一、安装规划
操作系统 |
服务器IP |
主机名 |
硬件配置 |
CentOS7.6 |
192.168.80.131 |
hadoop01 |
内存:2GB,CPU:2核,硬盘:100GB |
CentOS7.6 |
192.168.80.132 |
hadoop02 |
内存:2GB,CPU:2核,硬盘:100GB |
CentOS7.6 |
192.168.80.133 |
hadoop03 |
内存:2GB,CPU:2核,硬盘:100GB |
组件 |
版本 |
安装位置 |
备注 |
JDK |
1.8 |
hadoop01/hadoop02/hadoop03 |
|
Scala |
2.12.10 |
hadoop01/hadoop02/hadoop03 |
|
Flink |
1.17.0 |
hadoop03 |
本次验证只部署一台 |
Postgresql |
12.17 |
hadoop01 |
源端数据库 |
Kafka |
3.4.0 |
hadoop01/hadoop02/hadoop03 |
目标端MQ |
Zookeeper |
3.8.1 |
hadoop01/hadoop02/hadoop03 |
|
二、前置准备工作
(1)安装JDK和Scala,并配置环境变量(3个节点)。
(2)安装Zookeeper(3个节点)。
(3)安装Kafka(3个节点)。
(4)安装PostgreSQL数据库(1个节点)。
三、Flink下载与安装
1.下载Flink
Flink官网:https://flink.apache.org/
Flink历史版本文档:https://nightlies.apache.org/flink/
FlinkCDC官网:https://ververica.github.io/flink-cdc-connectors/
下载Flink地址: https://flink.apache.org/downloads/
下载connector地址:https://repo.maven.apache.org/maven2/org/apache/flink/
flink-1.17.0-bin-scala_2.12.tgz ---flink的安装包
flink-sql-connector-postgres-cdc-2.4.2.jar -- flink sql连接到pgsql的cdc
flink-connector-kafka-1.17.0.jar -- flink 连接到kafka
flink-connector-jdbc-3.1.1-1.17.jar -- flink 连接到jdbc (pgsql、mysql)
kafka-clients-3.0.2.jar -- kafka的依赖包
2.安装Flink
(1)单节点安装
① 解压安装包
tar -xvzf flink-1.17.0-bin-scala_2.12.tgz -C /data/
② 修改配置文件
cd /data/flink-1.17.0/conf
vi flink-conf.yaml
将rest.address和rest.bind-address这两行都注释掉。

+++++

** 待办任务 **
1. 请把正文中的“将rest.address和rest.bind-address这两行都注释掉。”这句话译成英文。
2. 按照正文，Flink 部署在哪一台主机上？
列表是另行提供的独立材料，与正文无关。

+++++

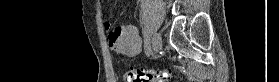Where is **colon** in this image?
<instances>
[{"instance_id":"1","label":"colon","mask_w":279,"mask_h":82,"mask_svg":"<svg viewBox=\"0 0 279 82\" xmlns=\"http://www.w3.org/2000/svg\"><path fill=\"white\" fill-rule=\"evenodd\" d=\"M170 76L168 69H130L124 74V82H166Z\"/></svg>"}]
</instances>
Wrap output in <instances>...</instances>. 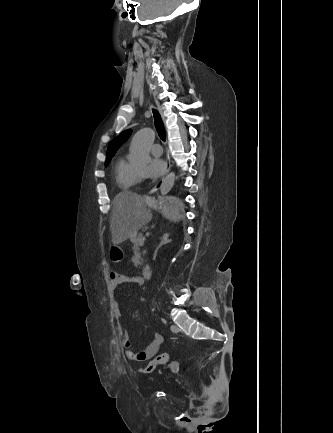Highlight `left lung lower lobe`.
Wrapping results in <instances>:
<instances>
[{"instance_id": "obj_1", "label": "left lung lower lobe", "mask_w": 333, "mask_h": 433, "mask_svg": "<svg viewBox=\"0 0 333 433\" xmlns=\"http://www.w3.org/2000/svg\"><path fill=\"white\" fill-rule=\"evenodd\" d=\"M179 206L176 204L175 198H170L165 205V212L169 215L178 213Z\"/></svg>"}]
</instances>
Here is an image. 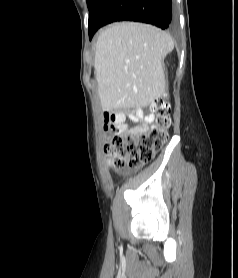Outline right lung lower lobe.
Returning a JSON list of instances; mask_svg holds the SVG:
<instances>
[{
  "instance_id": "1",
  "label": "right lung lower lobe",
  "mask_w": 238,
  "mask_h": 278,
  "mask_svg": "<svg viewBox=\"0 0 238 278\" xmlns=\"http://www.w3.org/2000/svg\"><path fill=\"white\" fill-rule=\"evenodd\" d=\"M119 20L153 24L162 29L172 26L171 0H96L89 10V38L101 26Z\"/></svg>"
}]
</instances>
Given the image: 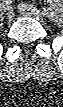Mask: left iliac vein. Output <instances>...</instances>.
Returning <instances> with one entry per match:
<instances>
[{
	"label": "left iliac vein",
	"instance_id": "1",
	"mask_svg": "<svg viewBox=\"0 0 63 107\" xmlns=\"http://www.w3.org/2000/svg\"><path fill=\"white\" fill-rule=\"evenodd\" d=\"M18 10L24 16L34 17L38 21L44 22L41 13L37 9L30 7L29 5L22 4L19 6Z\"/></svg>",
	"mask_w": 63,
	"mask_h": 107
}]
</instances>
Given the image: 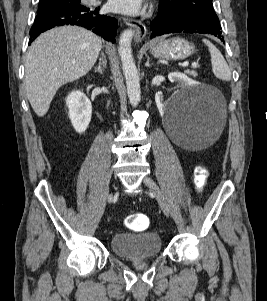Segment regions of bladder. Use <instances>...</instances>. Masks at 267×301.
<instances>
[{
  "label": "bladder",
  "mask_w": 267,
  "mask_h": 301,
  "mask_svg": "<svg viewBox=\"0 0 267 301\" xmlns=\"http://www.w3.org/2000/svg\"><path fill=\"white\" fill-rule=\"evenodd\" d=\"M112 252L123 259L155 257L162 251L161 237L151 231L141 233H117L110 239Z\"/></svg>",
  "instance_id": "bladder-1"
}]
</instances>
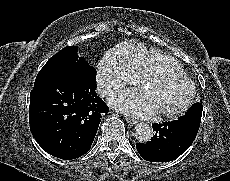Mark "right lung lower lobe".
Segmentation results:
<instances>
[{"label": "right lung lower lobe", "mask_w": 230, "mask_h": 181, "mask_svg": "<svg viewBox=\"0 0 230 181\" xmlns=\"http://www.w3.org/2000/svg\"><path fill=\"white\" fill-rule=\"evenodd\" d=\"M96 87L85 75L36 78L30 93L29 123L44 151L64 160L88 152L102 113L109 111Z\"/></svg>", "instance_id": "obj_1"}]
</instances>
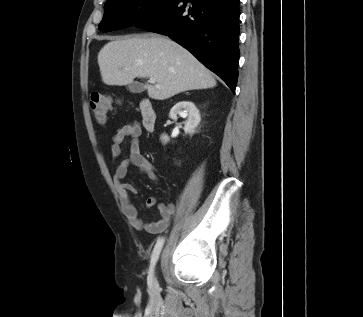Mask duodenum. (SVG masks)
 Listing matches in <instances>:
<instances>
[{
    "label": "duodenum",
    "instance_id": "1",
    "mask_svg": "<svg viewBox=\"0 0 363 317\" xmlns=\"http://www.w3.org/2000/svg\"><path fill=\"white\" fill-rule=\"evenodd\" d=\"M140 112L142 116V123L147 131L153 132L156 128V112L149 100H143L140 103Z\"/></svg>",
    "mask_w": 363,
    "mask_h": 317
}]
</instances>
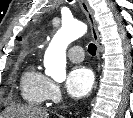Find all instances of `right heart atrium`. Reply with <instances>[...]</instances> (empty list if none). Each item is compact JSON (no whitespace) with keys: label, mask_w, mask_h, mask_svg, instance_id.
Returning <instances> with one entry per match:
<instances>
[{"label":"right heart atrium","mask_w":133,"mask_h":118,"mask_svg":"<svg viewBox=\"0 0 133 118\" xmlns=\"http://www.w3.org/2000/svg\"><path fill=\"white\" fill-rule=\"evenodd\" d=\"M61 96V89L57 82L50 80L47 84V99L51 101H56Z\"/></svg>","instance_id":"right-heart-atrium-1"}]
</instances>
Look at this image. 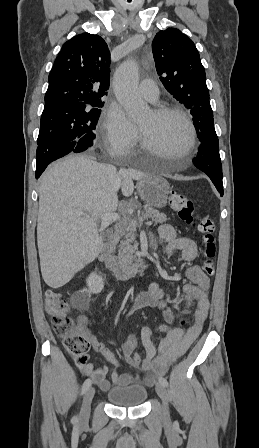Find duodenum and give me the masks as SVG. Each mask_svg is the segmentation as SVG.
Returning <instances> with one entry per match:
<instances>
[{
    "instance_id": "duodenum-1",
    "label": "duodenum",
    "mask_w": 259,
    "mask_h": 448,
    "mask_svg": "<svg viewBox=\"0 0 259 448\" xmlns=\"http://www.w3.org/2000/svg\"><path fill=\"white\" fill-rule=\"evenodd\" d=\"M118 234L113 233L103 245L99 260L111 271L119 280H126L137 275L141 269V263L125 264L113 255L114 248L118 241Z\"/></svg>"
}]
</instances>
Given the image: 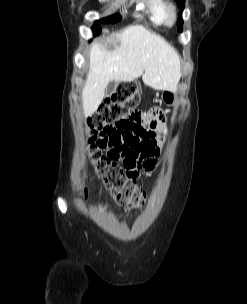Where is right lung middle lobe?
I'll return each mask as SVG.
<instances>
[{"label":"right lung middle lobe","instance_id":"1","mask_svg":"<svg viewBox=\"0 0 247 304\" xmlns=\"http://www.w3.org/2000/svg\"><path fill=\"white\" fill-rule=\"evenodd\" d=\"M121 20V17L118 14L97 20L95 25L93 26L92 30L94 34H99L101 32L100 23H115Z\"/></svg>","mask_w":247,"mask_h":304}]
</instances>
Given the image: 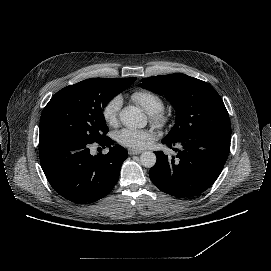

+++++

** 参考答案 **
1. Comment out both the rest.address and rest.bind-address lines.

2. Flink 部署在 hadoop03 上。